Continuing-care retirement communities, which offer more health services as seniors age, typically require entrance fees of hundreds of thousands of dollars, plus monthly fees.
Cheryl J. Sherrard, a certified financial planner at Rinehart & Associates in Charlotte, says switching to a smaller apartment can be a money-saving strategy for older Americans who've set their hearts on moving into a specific retirement community.
"I've seen communities allow couples to move in with a percentage of the entry fee due initially, but a delay on the remainder being due for a period of six months after move-in," giving seniors wiggle room to complete the sale of a house, she says.
"Retirement communities backed by nonprofit religious organizations can be a more-affordable option," says Karen Schaeffer, president of Schaeffer Financial in Rockville, Md. (These communities welcome people of all beliefs.)
Mr. Temple recommends asking independent and assisted-living facilities about "non-premium rooms" that can be real bargains, but generally aren't advertised. Longer walks to the dining room and less desirable layouts or views account for the cheaper rates. Having a roommate might not be everyone's cup of tea, but "companion rates" can shave $1,000 a month off rent for single seniors who are willing to share, he says.
Widening your geographic search even by just a few miles can produce more budget-friendly options, says Karen Altfest, vice president of L.J. Altfest & Co. Inc., a fee-only financial-planning firm in Manhattan.
Family members can pitch in toward the cost of care in a variety of ways. For instance, individuals can make gifts of up to $12,000 per person per year without paying a federal gift tax. That exclusion amount will increase to $13,000 in 2009.
Another option is an intrafamily loan. This could provide a mechanism for adult children to lend money to cash-strapped parents who need funds now to pay for care until they can sell their homes.
A reverse mortgage is another option. Reverse mortgages enable homeowners age 62 or older, who own their home outright or have a small mortgage balance to convert home equity into cash without selling the house. The Home Equity Conversion Mortgage, or HECM, insured by the Federal Housing Administration and backed by the U.S. Department of Housing and Urban Development, or HUD, is the most popular kind. Lending institutions also offer their own proprietary products.
The amount you can borrow will depend on your age, how much your home is worth and current interest rates. For a HECM the limit is $417,000, but proprietary products may allow you to borrow more.
Payments can be taken as a lump sum, in regular installments or as needed, or through a combination of these options. The accrued principal and interest comes due when the last borrower dies, sells the home or moves out permanently.

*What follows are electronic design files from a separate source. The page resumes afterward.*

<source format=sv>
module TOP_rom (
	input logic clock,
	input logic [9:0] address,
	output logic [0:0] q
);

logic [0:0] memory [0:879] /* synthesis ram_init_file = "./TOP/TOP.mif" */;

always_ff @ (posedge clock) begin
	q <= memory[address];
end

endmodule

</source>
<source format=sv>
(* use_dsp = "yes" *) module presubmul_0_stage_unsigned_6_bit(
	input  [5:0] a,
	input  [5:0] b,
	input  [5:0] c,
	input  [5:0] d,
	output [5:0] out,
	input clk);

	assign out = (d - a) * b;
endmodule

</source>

A big drawback of a reverse mortgage is the high fees, which closely mirror the closing costs on a regular mortgage.
For this reason, says Sue Hunt, a housing counseling programs manager for Consumer Credit Counseling Service of Greater Atlanta, reverse mortgages tend to make the most sense for people who want to spend the rest of their lives in their homes and whose total income, including the loan, will be sufficient to cover all their future expenses, she says.

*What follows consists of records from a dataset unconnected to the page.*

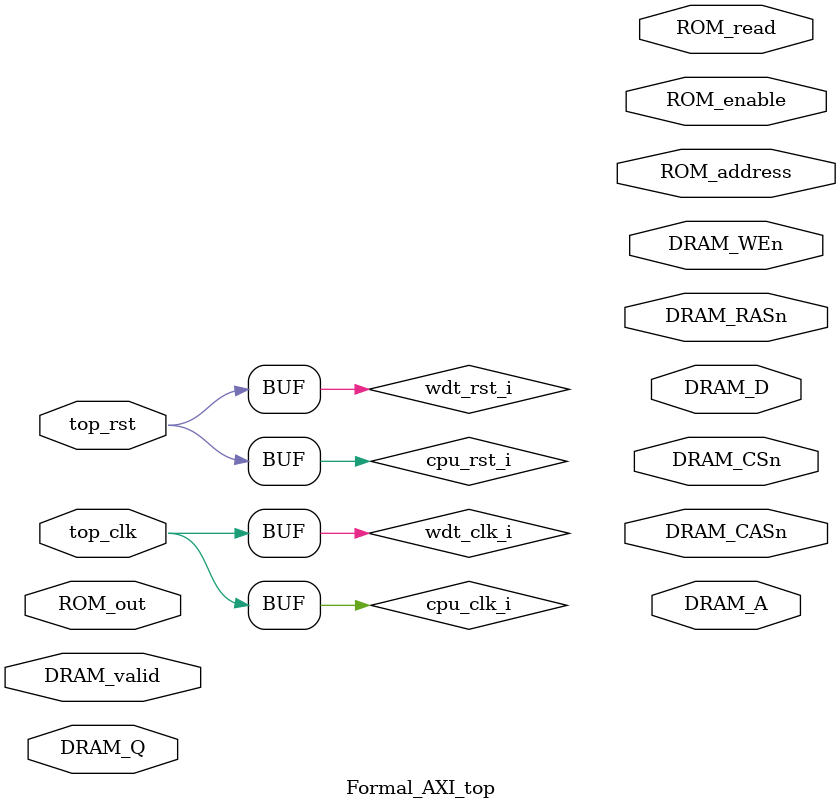
<source format=sv>
`define FORMAL
module Formal_AXI_top(
    input         top_clk,  // 0.1  ns
    input         top_rst,

    // ROM memory port
    input  [31:0] ROM_out,
    output        ROM_read,
    output        ROM_enable,
    output [11:0] ROM_address,

    // DRAM memory port
    output        DRAM_CSn,
    output [ 3:0] DRAM_WEn,
    output        DRAM_RASn,
    output        DRAM_CASn,
    input         DRAM_valid,
    input  [31:0] DRAM_Q,
    output [10:0] DRAM_A,
    output [31:0] DRAM_D
);

    // --------------------------------------------
    //              Signal Declaration             
    // --------------------------------------------
    logic        cpu_clk_i;
    logic        cpu_rst_i;
    logic        wdt_clk_i;
    logic        wdt_rst_i;
    logic [31:0] ROM_out_i;
    logic        ROM_read_o;
    logic        ROM_enable_o;
    logic [11:0] ROM_address_o;
    logic [31:0] DRAM_Q_i;
    logic        DRAM_CSn_o;
    logic [ 3:0] DRAM_WEn_o;
    logic        DRAM_RASn_o;
    logic        DRAM_CASn_o;
    logic [10:0] DRAM_A_o;
    logic [31:0] DRAM_D_o;
    logic        DRAM_valid_i;
/*
    logic [31:0] cpu_counter_c, cpu_counter_n;
    logic [31:0] axi_counter_c, axi_counter_n;
    logic [31:0] rom_counter_c, rom_counter_n;
    logic [31:0] dram_counter_c, dram_counter_n;
    logic [31:0] rst_counter_c, rst_counter_n;
    always_ff @(posedge top_clk or posedge top_rst) begin        
        if (top_rst) begin
            cpu_counter_c   <= 32'b0;
            axi_counter_c   <= 32'b0;
            rom_counter_c   <= 32'b0;
            dram_counter_c  <= 32'b0;
            rst_counter_c   <= 32'b0;
        end
        else begin
            cpu_counter_c   <= cpu_counter_n;
            axi_counter_c   <= axi_counter_n;
            rom_counter_c   <= rom_counter_n;
            dram_counter_c  <= dram_counter_n;
            rst_counter_c   <= rst_counter_n;
        end
    end

    always_comb begin
        cpu_counter_n       = cpu_counter_c  + 32'b1;
        axi_counter_n       = axi_counter_c  + 32'b1;
        rom_counter_n       = rom_counter_c  + 32'b1;
        dram_counter_n      = dram_counter_c + 32'b1;
        rst_counter_n       = rst_counter_c  + 32'b1;
        if (top_rst) begin
            cpu_counter_n   = 32'b0;
            axi_counter_n   = 32'b0;
            rom_counter_n   = 32'b0;
            dram_counter_n  = 32'b0;
            rst_counter_n   = 32'b0;
        end
        if (cpu_counter_c  == 32'd19) begin
            cpu_counter_n   = 32'b0;
        end
        if (axi_counter_c  == 32'd49) begin
            axi_counter_n   = 32'b0;
        end
        if (rom_counter_c  == 32'd1001) begin
            rom_counter_n   = 32'b0;
        end
        if (dram_counter_c == 32'd99) begin
            dram_counter_n  = 32'b0;
        end
        if (rst_counter_c  == 32'd1002) begin
            rst_counter_n   = 32'd1002;
        end
    end

    assign cpu_clk_i  = cpu_counter_c  < 32'd10  ;
    assign wdt_clk_i  = axi_counter_c  < 32'd25  ;
    assign rom_clk_i  = rom_counter_c  < 32'd501 ;
    assign dram_clk_i = dram_counter_c < 32'd50  ;
    assign cpu_rst_i  = rst_counter_c  < 32'd1002;
    assign wdt_rst_i  = rst_counter_c  < 32'd1002;
    assign rom_rst_i  = rst_counter_c  < 32'd1002;
    assign dram_rst_i = rst_counter_c  < 32'd1002;
*/

assign cpu_clk_i  = top_clk;
assign wdt_clk_i  = top_clk;
assign cpu_rst_i  = top_rst;
assign wdt_rst_i  = top_rst;

    // assign ROM_out_i   = ROM_out;
    // assign ROM_read    = ROM_read_o;
    // assign ROM_enable  = ROM_enable_o;
    // assign ROM_address = ROM_address_o;

    // assign DRAM_CSn     = DRAM_CSn_o;
    // assign DRAM_WEn     = DRAM_WEn_o;
    // assign DRAM_RASn    = DRAM_RASn_o;
    // assign DRAM_CASn    = DRAM_CASn_o;
    // assign DRAM_valid_i = DRAM_valid;
    // assign DRAM_Q_i     = DRAM_Q;
    // assign DRAM_A       = DRAM_A_o;
    // assign DRAM_D       = DRAM_D_o;

    // --------------------------------------------
    //                Core instance                
    // --------------------------------------------
    top u_TOP(
        // CLOCK DOMAIN
        .cpu_clk     ( cpu_clk_i     ), // 1    ns
        .cpu_rst     ( cpu_rst_i     ),
        .wdt_clk     ( wdt_clk_i     ), // 2.5  ns
        .wdt_rst     ( wdt_rst_i     ),

        // ROM memory port
        .ROM_out     ( ROM_out_i     ),
        .ROM_read    ( ROM_read_o    ),
        .ROM_enable  ( ROM_enable_o  ),
        .ROM_address ( ROM_address_o ),

        // DRAM memory port
        .DRAM_valid  ( DRAM_valid_i  ),
        .DRAM_Q      ( DRAM_Q_i      ),
        .DRAM_CSn    ( DRAM_CSn_o    ),
        .DRAM_WEn    ( DRAM_WEn_o    ),
        .DRAM_RASn   ( DRAM_RASn_o   ),
        .DRAM_CASn   ( DRAM_CASn_o   ),
        .DRAM_A      ( DRAM_A_o      ),
        .DRAM_D      ( DRAM_D_o      )
    );
endmodule
</source>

With any type of loan, it's important to ensure you understand the fees, interest rates and repayment terms.
For instance, an important safety feature of an HECM is that your payments from the lender are guaranteed by the federal government. Plus, if your home is sold for an amount lower than the value of the loan, neither you nor your heirs will be liable for the balance, which isn't always the case with proprietary products.